*Assignment*.
Please give back all the records exactly, but keep the pictures out.

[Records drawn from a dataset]
....................

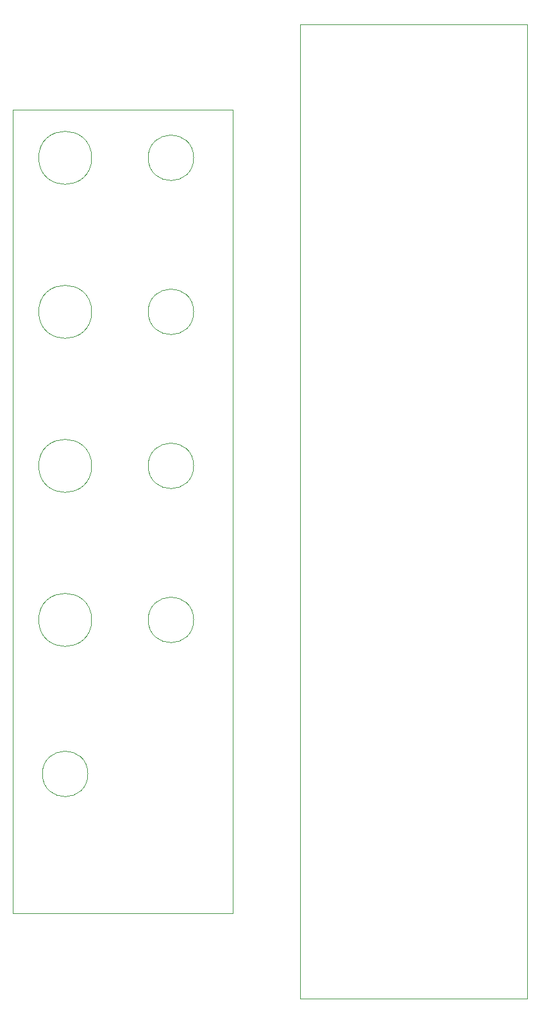
<source format=gbr>
%TF.GenerationSoftware,KiCad,Pcbnew,8.0.1-8.0.1-1~ubuntu22.04.1*%
%TF.CreationDate,2024-04-08T16:27:00+02:00*%
%TF.ProjectId,HagiwoEurorackMixer,48616769-776f-4457-9572-6f7261636b4d,rev?*%
%TF.SameCoordinates,Original*%
%TF.FileFunction,Profile,NP*%
%FSLAX46Y46*%
G04 Gerber Fmt 4.6, Leading zero omitted, Abs format (unit mm)*
G04 Created by KiCad (PCBNEW 8.0.1-8.0.1-1~ubuntu22.04.1) date 2024-04-08 16:27:00*
%MOMM*%
%LPD*%
G01*
G04 APERTURE LIST*
%TA.AperFunction,Profile*%
%ADD10C,0.100000*%
%TD*%
%TA.AperFunction,Profile*%
%ADD11C,0.050000*%
%TD*%
G04 APERTURE END LIST*
D10*
X92890000Y-114120000D02*
G75*
G02*
X86890000Y-114120000I-3000000J0D01*
G01*
X86890000Y-114120000D02*
G75*
G02*
X92890000Y-114120000I3000000J0D01*
G01*
X79420000Y-114120000D02*
G75*
G02*
X72420000Y-114120000I-3500000J0D01*
G01*
X72420000Y-114120000D02*
G75*
G02*
X79420000Y-114120000I3500000J0D01*
G01*
X78920000Y-134440000D02*
G75*
G02*
X72920000Y-134440000I-3000000J0D01*
G01*
X72920000Y-134440000D02*
G75*
G02*
X78920000Y-134440000I3000000J0D01*
G01*
X78920000Y-134440000D02*
G75*
G02*
X72920000Y-134440000I-3000000J0D01*
G01*
X72920000Y-134440000D02*
G75*
G02*
X78920000Y-134440000I3000000J0D01*
G01*
X92890000Y-53160000D02*
G75*
G02*
X86890000Y-53160000I-3000000J0D01*
G01*
X86890000Y-53160000D02*
G75*
G02*
X92890000Y-53160000I3000000J0D01*
G01*
X79420000Y-53160000D02*
G75*
G02*
X72420000Y-53160000I-3500000J0D01*
G01*
X72420000Y-53160000D02*
G75*
G02*
X79420000Y-53160000I3500000J0D01*
G01*
X79420000Y-53160000D02*
G75*
G02*
X72420000Y-53160000I-3500000J0D01*
G01*
X72420000Y-53160000D02*
G75*
G02*
X79420000Y-53160000I3500000J0D01*
G01*
D11*
X69040000Y-46810000D02*
X98040000Y-46810000D01*
X98040000Y-152810000D01*
X69040000Y-152810000D01*
X69040000Y-46810000D01*
D10*
X92890000Y-73480000D02*
G75*
G02*
X86890000Y-73480000I-3000000J0D01*
G01*
X86890000Y-73480000D02*
G75*
G02*
X92890000Y-73480000I3000000J0D01*
G01*
D11*
X106920000Y-35560000D02*
X136920000Y-35560000D01*
X136920000Y-164060000D01*
X106920000Y-164060000D01*
X106920000Y-35560000D01*
D10*
X79420000Y-93800000D02*
G75*
G02*
X72420000Y-93800000I-3500000J0D01*
G01*
X72420000Y-93800000D02*
G75*
G02*
X79420000Y-93800000I3500000J0D01*
G01*
X79420000Y-73480000D02*
G75*
G02*
X72420000Y-73480000I-3500000J0D01*
G01*
X72420000Y-73480000D02*
G75*
G02*
X79420000Y-73480000I3500000J0D01*
G01*
X92890000Y-93800000D02*
G75*
G02*
X86890000Y-93800000I-3000000J0D01*
G01*
X86890000Y-93800000D02*
G75*
G02*
X92890000Y-93800000I3000000J0D01*
G01*
X92890000Y-114120000D02*
G75*
G02*
X86890000Y-114120000I-3000000J0D01*
G01*
X86890000Y-114120000D02*
G75*
G02*
X92890000Y-114120000I3000000J0D01*
G01*
X79420000Y-93800000D02*
G75*
G02*
X72420000Y-93800000I-3500000J0D01*
G01*
X72420000Y-93800000D02*
G75*
G02*
X79420000Y-93800000I3500000J0D01*
G01*
X79420000Y-73480000D02*
G75*
G02*
X72420000Y-73480000I-3500000J0D01*
G01*
X72420000Y-73480000D02*
G75*
G02*
X79420000Y-73480000I3500000J0D01*
G01*
X92890000Y-73480000D02*
G75*
G02*
X86890000Y-73480000I-3000000J0D01*
G01*
X86890000Y-73480000D02*
G75*
G02*
X92890000Y-73480000I3000000J0D01*
G01*
X92890000Y-93800000D02*
G75*
G02*
X86890000Y-93800000I-3000000J0D01*
G01*
X86890000Y-93800000D02*
G75*
G02*
X92890000Y-93800000I3000000J0D01*
G01*
X92890000Y-53160000D02*
G75*
G02*
X86890000Y-53160000I-3000000J0D01*
G01*
X86890000Y-53160000D02*
G75*
G02*
X92890000Y-53160000I3000000J0D01*
G01*
X79420000Y-114120000D02*
G75*
G02*
X72420000Y-114120000I-3500000J0D01*
G01*
X72420000Y-114120000D02*
G75*
G02*
X79420000Y-114120000I3500000J0D01*
G01*
M02*

</source>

....................

*Your response*.
<source format=gbr>
%TF.GenerationSoftware,KiCad,Pcbnew,8.0.1-8.0.1-1~ubuntu22.04.1*%
%TF.CreationDate,2024-04-08T16:27:00+02:00*%
%TF.ProjectId,HagiwoEurorackMixer,48616769-776f-4457-9572-6f7261636b4d,rev?*%
%TF.SameCoordinates,Original*%
%TF.FileFunction,Profile,NP*%
%FSLAX46Y46*%
G04 Gerber Fmt 4.6, Leading zero omitted, Abs format (unit mm)*
G04 Created by KiCad (PCBNEW 8.0.1-8.0.1-1~ubuntu22.04.1) date 2024-04-08 16:27:00*
%MOMM*%
%LPD*%
G01*
G04 APERTURE LIST*
%TA.AperFunction,Profile*%
%ADD10C,0.100000*%
%TD*%
%TA.AperFunction,Profile*%
%ADD11C,0.050000*%
%TD*%
G04 APERTURE END LIST*
D10*
X92890000Y-114120000D02*
G75*
G02*
X86890000Y-114120000I-3000000J0D01*
G01*
X86890000Y-114120000D02*
G75*
G02*
X92890000Y-114120000I3000000J0D01*
G01*
X79420000Y-114120000D02*
G75*
G02*
X72420000Y-114120000I-3500000J0D01*
G01*
X72420000Y-114120000D02*
G75*
G02*
X79420000Y-114120000I3500000J0D01*
G01*
X78920000Y-134440000D02*
G75*
G02*
X72920000Y-134440000I-3000000J0D01*
G01*
X72920000Y-134440000D02*
G75*
G02*
X78920000Y-134440000I3000000J0D01*
G01*
X78920000Y-134440000D02*
G75*
G02*
X72920000Y-134440000I-3000000J0D01*
G01*
X72920000Y-134440000D02*
G75*
G02*
X78920000Y-134440000I3000000J0D01*
G01*
X92890000Y-53160000D02*
G75*
G02*
X86890000Y-53160000I-3000000J0D01*
G01*
X86890000Y-53160000D02*
G75*
G02*
X92890000Y-53160000I3000000J0D01*
G01*
X79420000Y-53160000D02*
G75*
G02*
X72420000Y-53160000I-3500000J0D01*
G01*
X72420000Y-53160000D02*
G75*
G02*
X79420000Y-53160000I3500000J0D01*
G01*
X79420000Y-53160000D02*
G75*
G02*
X72420000Y-53160000I-3500000J0D01*
G01*
X72420000Y-53160000D02*
G75*
G02*
X79420000Y-53160000I3500000J0D01*
G01*
D11*
X69040000Y-46810000D02*
X98040000Y-46810000D01*
X98040000Y-152810000D01*
X69040000Y-152810000D01*
X69040000Y-46810000D01*
D10*
X92890000Y-73480000D02*
G75*
G02*
X86890000Y-73480000I-3000000J0D01*
G01*
X86890000Y-73480000D02*
G75*
G02*
X92890000Y-73480000I3000000J0D01*
G01*
D11*
X106920000Y-35560000D02*
X136920000Y-35560000D01*
X136920000Y-164060000D01*
X106920000Y-164060000D01*
X106920000Y-35560000D01*
D10*
X79420000Y-93800000D02*
G75*
G02*
X72420000Y-93800000I-3500000J0D01*
G01*
X72420000Y-93800000D02*
G75*
G02*
X79420000Y-93800000I3500000J0D01*
G01*
X79420000Y-73480000D02*
G75*
G02*
X72420000Y-73480000I-3500000J0D01*
G01*
X72420000Y-73480000D02*
G75*
G02*
X79420000Y-73480000I3500000J0D01*
G01*
X92890000Y-93800000D02*
G75*
G02*
X86890000Y-93800000I-3000000J0D01*
G01*
X86890000Y-93800000D02*
G75*
G02*
X92890000Y-93800000I3000000J0D01*
G01*
X92890000Y-114120000D02*
G75*
G02*
X86890000Y-114120000I-3000000J0D01*
G01*
X86890000Y-114120000D02*
G75*
G02*
X92890000Y-114120000I3000000J0D01*
G01*
X79420000Y-93800000D02*
G75*
G02*
X72420000Y-93800000I-3500000J0D01*
G01*
X72420000Y-93800000D02*
G75*
G02*
X79420000Y-93800000I3500000J0D01*
G01*
X79420000Y-73480000D02*
G75*
G02*
X72420000Y-73480000I-3500000J0D01*
G01*
X72420000Y-73480000D02*
G75*
G02*
X79420000Y-73480000I3500000J0D01*
G01*
X92890000Y-73480000D02*
G75*
G02*
X86890000Y-73480000I-3000000J0D01*
G01*
X86890000Y-73480000D02*
G75*
G02*
X92890000Y-73480000I3000000J0D01*
G01*
X92890000Y-93800000D02*
G75*
G02*
X86890000Y-93800000I-3000000J0D01*
G01*
X86890000Y-93800000D02*
G75*
G02*
X92890000Y-93800000I3000000J0D01*
G01*
X92890000Y-53160000D02*
G75*
G02*
X86890000Y-53160000I-3000000J0D01*
G01*
X86890000Y-53160000D02*
G75*
G02*
X92890000Y-53160000I3000000J0D01*
G01*
X79420000Y-114120000D02*
G75*
G02*
X72420000Y-114120000I-3500000J0D01*
G01*
X72420000Y-114120000D02*
G75*
G02*
X79420000Y-114120000I3500000J0D01*
G01*
M02*

</source>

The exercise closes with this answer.